PROBLEM REQUIREMENTS — Search the records below for the string "lines", and report each line that contains it.

EXTRACTED MATERIAL —
_ _ _ _ _

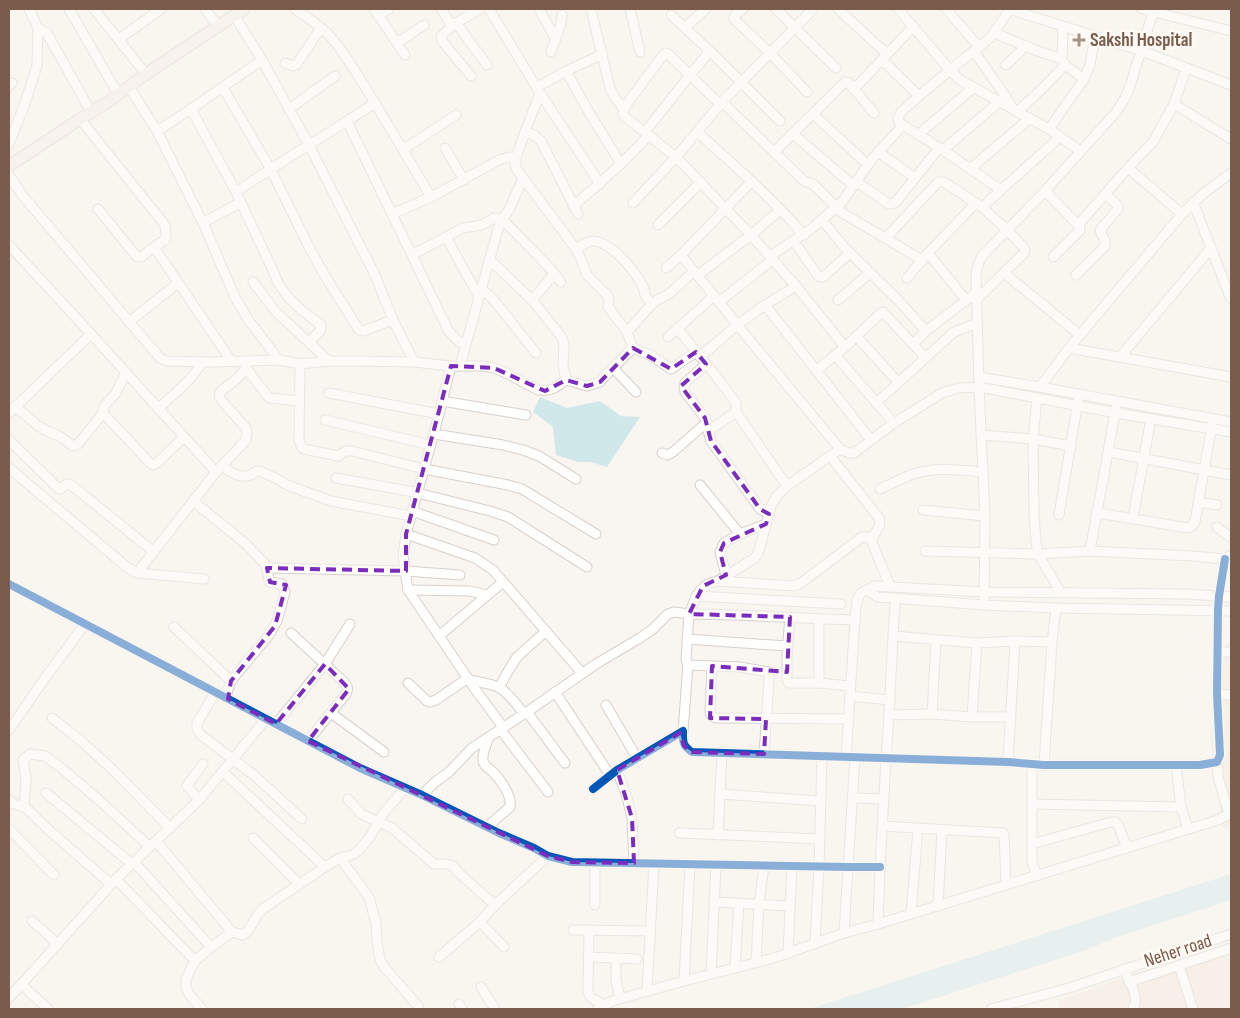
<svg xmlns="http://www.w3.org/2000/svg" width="1240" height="1018" viewBox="0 0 1240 1018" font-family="'Sofia Sans Condensed',sans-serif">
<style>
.residential{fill:#f2e8de}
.water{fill:#d0e8ea}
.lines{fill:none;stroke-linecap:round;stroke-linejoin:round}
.minor-casing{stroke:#d7d1cb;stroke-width:11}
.major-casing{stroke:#dad1cc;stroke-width:13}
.minor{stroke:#fefefd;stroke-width:9}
.major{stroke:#f3eee8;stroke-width:11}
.cycleway-casing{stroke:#fffaf3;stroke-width:11}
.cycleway{stroke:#0057b8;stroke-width:8}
.marked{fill:none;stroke:#7b2cbf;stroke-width:4;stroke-dasharray:10 6;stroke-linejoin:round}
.poi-dot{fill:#a69286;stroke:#fffaf3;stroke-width:2}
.labels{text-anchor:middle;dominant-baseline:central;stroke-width:5;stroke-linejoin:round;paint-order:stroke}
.poi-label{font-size:19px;font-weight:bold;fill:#7a5c4d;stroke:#fffaf3;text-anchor:start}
.street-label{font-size:19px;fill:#7a5c4d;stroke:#fffaf3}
</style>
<rect width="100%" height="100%" fill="#f9f5f0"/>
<g class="residential">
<path d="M1227 642 1231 643V826L1223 828 1210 739Z"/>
<path d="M1231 945V1009H1059V1001L1132 974Z"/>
</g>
<g class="water">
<path d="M540 397 567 408 600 401 621 416 640 417 607 467 590 462H578L556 455 553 427 533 412Z"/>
<path d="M1231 874V900L1117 937 1083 951 902 1009H809Z"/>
</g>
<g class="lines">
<g class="minor-casing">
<g id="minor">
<path d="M69 9 118 94"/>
<path d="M94 9 146 74"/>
<path d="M205 9 218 26"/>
<path d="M295 9C307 17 319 25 329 35 347 55 360 80 375 103"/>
<path d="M374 9 405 55"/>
<path d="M441 9 452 26 441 36 442 41 471 76"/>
<path d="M489 9 540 93 600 184"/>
<path d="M539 9 555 38"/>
<path d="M591 9 610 88 615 98 624 109"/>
<path d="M630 9 640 52"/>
<path d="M743 9 735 15 734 18 735 20 770 53 807 92"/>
<path d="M776 9 836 68"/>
<path d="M813 9 722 102 676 157 751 235 796 286 845 347"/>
<path d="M838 9 887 54"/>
<path d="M898 9 950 70 960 80 1049 129 1080 151"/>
<path d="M946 9 979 47"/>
<path d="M1009 9 1142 51 1231 85"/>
<path d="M1142 9 1231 31"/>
<path d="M234 15 262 60 309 145 375 275 393 320 414 362"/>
<path d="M378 15 389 9"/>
<path d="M671 15 710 51 780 121"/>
<path d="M456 23 480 9"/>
<path d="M452 26 456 23 487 65"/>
<path d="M1063 26 1062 59 1065 65 1084 79"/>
<path d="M685 27 706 9"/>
<path d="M38 28 47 33 49 37 91 112"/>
<path d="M995 33 1035 50 1062 59"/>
<path d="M119 39 161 9"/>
<path d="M397 43 424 25"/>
<path d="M974 51 1006 97 1013 109"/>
<path d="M551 52C554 41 563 25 562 15"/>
<path d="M882 60 919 96"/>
<path d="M285 63 293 66 296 65 321 28"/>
<path d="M1006 65 1019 53 1024 46"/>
<path d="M566 71 587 109 621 164"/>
<path d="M9 86 12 83"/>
<path d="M129 87 157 131 203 223 235 297 247 318 279 360"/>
<path d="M537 87 566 71 603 54"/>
<path d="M223 88 270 168 309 247 325 276 359 330 363 331 393 320"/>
<path d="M854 89 913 27"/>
<path d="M540 93 525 132 516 158 515 163 516 168 520 174 576 249 581 259 587 275 609 297 608 307 627 332 633 348 652 356 671 369 696 352"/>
<path d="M722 102 804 181 813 184 841 212 922 260"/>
<path d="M1174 104 1231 139"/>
<path d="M191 109 262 60"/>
<path d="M289 109 335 76"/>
<path d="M1017 112 1043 88 1065 65"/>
<path d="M813 114 868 165"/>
<path d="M80 119 165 225 166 235 165 240 154 247 232 362"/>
<path d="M1049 129 1084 79 1090 65 1095 37"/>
<path d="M157 131 191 109 236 192 274 273C281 295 303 312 321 325L320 331 309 342"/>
<path d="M525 132 534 135 541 141 578 214"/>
<path d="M645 132 690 75 710 51"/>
<path d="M697 132C734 165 771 197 804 235"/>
<path d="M793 134 854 186"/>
<path d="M918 135 973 88"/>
<path d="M9 144 24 106 37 66 38 28 29 9"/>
<path d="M445 148 464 180"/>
<path d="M404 149 456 115"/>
<path d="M943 150 999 102"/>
<path d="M774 152 845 82H847L849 83 874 113"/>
<path d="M878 152 915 178"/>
<path d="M1128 168 1182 214"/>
<path d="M970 169 1029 119"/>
<path d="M9 175 23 196 160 358 166 361 213 362 279 360 300 364 329 361H352L414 362 451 366H483L494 368 506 373 538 390C551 392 557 387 566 380L587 386 600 382 607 374 633 348"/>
<path d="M857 182 889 204 895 203 939 148"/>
<path d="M1001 190 943 150 903 125 899 122 898 119 901 112 919 96 950 70 991 37 1010 9"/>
<path d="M1045 191 1078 225 1080 228V230L1053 257"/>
<path d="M236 192C272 167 310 145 347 121L392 214 431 197 375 103 347 121"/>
<path d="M431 197 499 160 509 157 516 158"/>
<path d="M1193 202 1231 299"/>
<path d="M633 203 676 157 624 116 623 113 626 105 664 54 666 53 668 54 720 104"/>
<path d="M573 206C600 184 625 161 648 136"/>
<path d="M982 207 1060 137"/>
<path d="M98 209 137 257H141L154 247"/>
<path d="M392 214 448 330 456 339 465 346"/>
<path d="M822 220 846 249 898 300 926 331"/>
<path d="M203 223 241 202"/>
<path d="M658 225 701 182"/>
<path d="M1078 225 1128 168 1153 142 1174 104 1186 69"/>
<path d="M446 237 479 297"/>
<path d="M886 238 938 182H944L982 207 1007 230 1024 248 1025 250 1024 253 977 299"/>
<path d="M794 241 818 276 823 277 850 253"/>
<path d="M9 245 91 334 216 472 137 573"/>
<path d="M576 249C581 246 587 241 593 241 611 241 636 272 643 287 645 289 644 292 645 295 646 298 650 301 652 304"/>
<path d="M928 253 966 300"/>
<path d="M412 255 463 228 482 225 494 218 502 219 549 267 561 282"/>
<path d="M681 255 748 338 840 449 787 486 777 496 771 506 759 551 755 558 718 581"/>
<path d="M770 256 811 229 842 202 872 159 903 125"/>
<path d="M489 259 532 300 561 336 564 343 563 365 566 380"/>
<path d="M666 268 681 255 752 181"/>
<path d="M1004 273 1080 335"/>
<path d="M698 275 751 235 781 209"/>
<path d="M1076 275 1105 246C1107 239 1101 236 1100 230L1118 209V206L1106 194"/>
<path d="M907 278 928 253 976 203"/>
<path d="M253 282 276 312 329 361"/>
<path d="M482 289 493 299 536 353"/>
<path d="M532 300 554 274"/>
<path d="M838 300 870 273"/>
<path d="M719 302 773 259"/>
<path d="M765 305 871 440"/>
<path d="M129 322 178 283"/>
<path d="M678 329 716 376 736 403V412L787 486"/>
<path d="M627 332 652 304 657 300 669 294 694 271"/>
<path d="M856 336 898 382"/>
<path d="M668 337 714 296"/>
<path d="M913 344 926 331 977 292"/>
<path d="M1069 348 1231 377"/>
<path d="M835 355 894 423"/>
<path d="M700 357 737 325 765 305 796 286"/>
<path d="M1120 357 1211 248"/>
<path d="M300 364 299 439 301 446 304 449 338 456 346 451H352L424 469 508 485 522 489 596 534"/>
<path d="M706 364 685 383 684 387 685 392 705 418 711 441 760 509 769 514"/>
<path d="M451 366 437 422 406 534 403 556 408 590 475 689 503 727"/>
<path d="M460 366 500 222 509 210 523 178"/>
<path d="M246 368 269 398 299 401"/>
<path d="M613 368 636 392"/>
<path d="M817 370 845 347 881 313 883 312 925 357"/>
<path d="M126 372 116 393 104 406 103 413 150 463 153 465 157 463 184 437"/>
<path d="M979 377 1040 387 1231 422"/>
<path d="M1040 387 1069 348 1182 214 1204 193 1231 173"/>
<path d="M329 393 439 414"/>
<path d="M1037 398 1033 439 1034 514 1036 542 1038 554 1061 593"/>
<path d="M442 401 526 415"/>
<path d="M876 403 954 332 978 323"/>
<path d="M15 406 37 425 47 431 61 437 73 446 78 444 103 413"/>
<path d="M158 409C173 394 192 381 202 362"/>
<path d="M9 413 91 334"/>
<path d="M325 420 431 445"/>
<path d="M708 431 736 412"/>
<path d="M434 434 503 445 523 450 539 456 576 479"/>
<path d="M981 435 1033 439 1071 446"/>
<path d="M9 440 58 488 60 489 67 484H70L154 552"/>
<path d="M840 449 849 453H854L894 423 942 393 958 388 979 387 1116 413 1231 432"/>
<path d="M1109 452 1231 475"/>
<path d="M662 453 667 455 673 452 707 422"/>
<path d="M830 456 879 518 880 525 871 540"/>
<path d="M222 466C234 475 245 481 257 471H260L279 480 287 485 331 501 411 516"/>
<path d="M9 468 128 568 137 573 204 579"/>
<path d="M218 470 245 441C247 437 248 433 246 428L222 401C219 397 218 395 221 391 231 383 246 375 247 361"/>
<path d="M336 478 414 492 490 511 508 517 587 567"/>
<path d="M700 485 740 534"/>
<path d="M880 489C891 484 902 478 913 474 936 467 959 470 983 472"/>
<path d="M193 501 246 544 265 564 267 568 269 581 270 582 282 584 285 592 277 621 269 635 231 681 227 692 228 699"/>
<path d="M1198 502 1217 505"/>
<path d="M923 510 985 516"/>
<path d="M412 511 494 540"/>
<path d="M1098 513 1188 528 1192 526 1195 522 1212 425"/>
<path d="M1059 515 1078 401"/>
<path d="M1133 518 1151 418"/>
<path d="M1217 527 1231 538"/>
<path d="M406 534 475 558 493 570 582 673"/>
<path d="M925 551 1038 554 1090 551 1193 556 1225 559 1231 555"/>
<path d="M1090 551 1116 408"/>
<path d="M267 568 406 571 460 575"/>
<path d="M726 575 720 552 724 543 740 534 766 524"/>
<path d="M9 584 360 768 422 795 499 833 534 848 548 856 572 862 848 867H880"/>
<path d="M408 590 469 591 487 595"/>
<path d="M868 591 878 597 984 605 1056 608 1231 611"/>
<path d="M696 596 841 604"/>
<path d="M984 605 985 516 979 387 976 275 978 265 982 256 1045 191 1117 111 1125 98 1130 86 1154 9"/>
<path d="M790 617 787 653V680L789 683H819L850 686"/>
<path d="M819 620V683"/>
<path d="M174 627 231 681"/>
<path d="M291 633 344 682C347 686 349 688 346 694L308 741"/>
<path d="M439 636 503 582"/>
<path d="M893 636 977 643 1015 641 1052 642"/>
<path d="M687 639 787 646"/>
<path d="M936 641 932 714 972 717 977 643"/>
<path d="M1218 652H1231"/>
<path d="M712 666 710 713 712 716 716 718 849 719"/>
<path d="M469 680C479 682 490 683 500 688 508 693 518 706 524 714"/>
<path d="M408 683 427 701 430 702 436 700 468 678"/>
<path d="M499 688 507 673 517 657 546 631"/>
<path d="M555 692 610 775"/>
<path d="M215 693 197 723V729L201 735 255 776 302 819"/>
<path d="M1217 694 1231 695"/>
<path d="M850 696 890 700"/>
<path d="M606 705 637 758"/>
<path d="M527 712 565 763"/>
<path d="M331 713 384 752"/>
<path d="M889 715 932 714"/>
<path d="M972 717H1011"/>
<path d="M52 718 80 740 114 771 170 828"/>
<path d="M276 724 325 664 350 624"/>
<path d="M500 729 548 792"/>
<path d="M9 730 45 678 85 624"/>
<path d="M683 731 688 665"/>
<path d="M764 754 769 681V672L739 667 688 665 686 660 689 614C744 614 800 619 855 620"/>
<path d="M846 757 855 620C856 612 855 596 863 592 868 590 870 589 874 586L984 592 1187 594 1231 597"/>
<path d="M1008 762 1015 641"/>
<path d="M1217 762 1218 777 1229 814 1231 813"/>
<path d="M1032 764V862L1037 876"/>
<path d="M1044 765 1052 642 1056 608"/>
<path d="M1176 765 1181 807 1188 829"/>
<path d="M617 770 627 797 632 818 634 863"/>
<path d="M223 772 325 867"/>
<path d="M593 789 617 770 683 731C683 742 682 745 692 752L1008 762 1044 765H1200L1217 762 1220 755 1217 694 1218 610 1219 596 1225 559"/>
<path d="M46 793 132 864"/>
<path d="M720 794 821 801"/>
<path d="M422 795 434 783 449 772 472 748 527 712 596 664 640 638 653 629 668 614 674 612 689 614C696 598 698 584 718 581L794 586 801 583 862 537H868L871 540 890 586"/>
<path d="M853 798 884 799"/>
<path d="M348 799 361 814 392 828 434 864H447L453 866 459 873 495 905"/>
<path d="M9 800C15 807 19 804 26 808L51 832 111 884"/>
<path d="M199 800 187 786 188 784 203 764"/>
<path d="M1032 804 1181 807"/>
<path d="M24 806 26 779 23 760 30 754 45 756 60 767 99 800 150 847"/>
<path d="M882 826 1003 833 1004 835 1006 885"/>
<path d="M487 827 510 807C512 796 501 780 493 772 489 768 483 766 483 760 482 753 487 743 489 737"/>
<path d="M9 829 54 875"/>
<path d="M679 833 820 839"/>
<path d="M718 835 722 752"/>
<path d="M253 838 299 884"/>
<path d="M156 841 232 932"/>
<path d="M1032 844 1111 822H1115L1118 825 1127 848"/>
<path d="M340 858 369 897 376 924 377 941 380 960 385 968 418 1006"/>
<path d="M134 862 211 947"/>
<path d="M116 879 195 961"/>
<path d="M714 902 790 906"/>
<path d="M595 905V862"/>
<path d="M938 906 942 830"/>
<path d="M911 914 918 829"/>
<path d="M32 921 58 944"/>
<path d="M480 922 504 947"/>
<path d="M878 924 880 867 886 759 889 715 894 617 896 598"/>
<path d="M573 930 650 931"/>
<path d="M589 930 588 992 591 998 605 1005"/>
<path d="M844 933 855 757"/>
<path d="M815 944 819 867 822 756"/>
<path d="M788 953 792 866"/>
<path d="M439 957 480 922 495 905 548 856"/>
<path d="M588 957 637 959"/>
<path d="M616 958V980L620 999"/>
<path d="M756 962 759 904 764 866"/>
<path d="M1179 965 1193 1009"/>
<path d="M735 968 739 903"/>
<path d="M1124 969C1129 981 1140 997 1133 1009"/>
<path d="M711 974 716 865"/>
<path d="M684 981 690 865"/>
<path d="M1129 982 1231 948"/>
<path d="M21 984 48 1009"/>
<path d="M481 987 495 1009"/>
<path d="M647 991 654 863"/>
<path d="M9 998 116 879 199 800 266 719"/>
<path d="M459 1004 462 1009"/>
<path d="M202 1009 189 994 186 987V979L195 961 211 947 232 932 243 935 248 931 258 914 264 908 325 867 340 858 352 855 358 851 370 837 383 814 405 788"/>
<path d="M598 1009 612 1001 684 981 774 958 844 933 878 924 1218 820 1229 814"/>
<path d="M991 1009 1069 988 1231 934"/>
</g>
</g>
<g class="major-casing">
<path id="major" d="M9 166 80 119 108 102 146 74 244 9"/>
</g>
<use href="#minor" class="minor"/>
<use href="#major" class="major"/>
<g class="cycleway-casing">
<g id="cycleway">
<path d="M9 584 360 768 422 795 499 833 534 848 548 856 572 862 848 867H880"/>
<path d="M593 789 617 770 683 731C683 742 682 745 692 752L1008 762 1044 765H1200L1217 762 1220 755 1217 694 1218 610 1219 596 1225 559"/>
</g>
</g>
<use href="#cycleway" class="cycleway"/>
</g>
<path d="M0 0H1240V1018H0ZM633 348 671 369 696 352 706 364 681 386 705 418 711 441 760 509 769 514 766 524 724 543 720 552 726 575 703 586 689 614 790 617 787 672 712 666 710 718 766 719 764 754 692 752 684 746 680 733 617 770 632 818 634 863 572 862 548 856 308 741 349 689 325 664 276 724 228 699 231 681 275 626 286 585 270 582 267 568 406 571V534L451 366 494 368 545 391 566 380 587 386 600 382Z" fill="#f9f5f0" fill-opacity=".55" fill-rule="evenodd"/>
<path class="marked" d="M633 348 671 369 696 352 706 364 681 386 705 418 711 441 760 509 769 514 766 524 724 543 720 552 726 575 703 586 689 614 790 617 787 672 712 666 710 718 766 719 764 754 692 752 684 746 680 733 617 770 632 818 634 863 572 862 548 856 308 741 349 689 325 664 276 724 228 699 231 681 275 626 286 585 270 582 267 568 406 571V534L451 366 494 368 545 391 566 380 587 386 600 382Z"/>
<path class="poi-dot" d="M1076.5 32.5h5v5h5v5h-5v5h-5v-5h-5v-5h5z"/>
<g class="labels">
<g class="poi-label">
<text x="1090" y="40">Sakshi Hospital</text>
</g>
<g class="street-label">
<text transform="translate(1178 951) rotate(-18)">Neher road</text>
</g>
</g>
<rect width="1240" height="1018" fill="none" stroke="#7a5c4d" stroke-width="20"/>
</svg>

_ _ _ _ _

RESPONSE AREA —
.lines{fill:none;stroke-linecap:round;stroke-linejoin:round}
<g class="lines">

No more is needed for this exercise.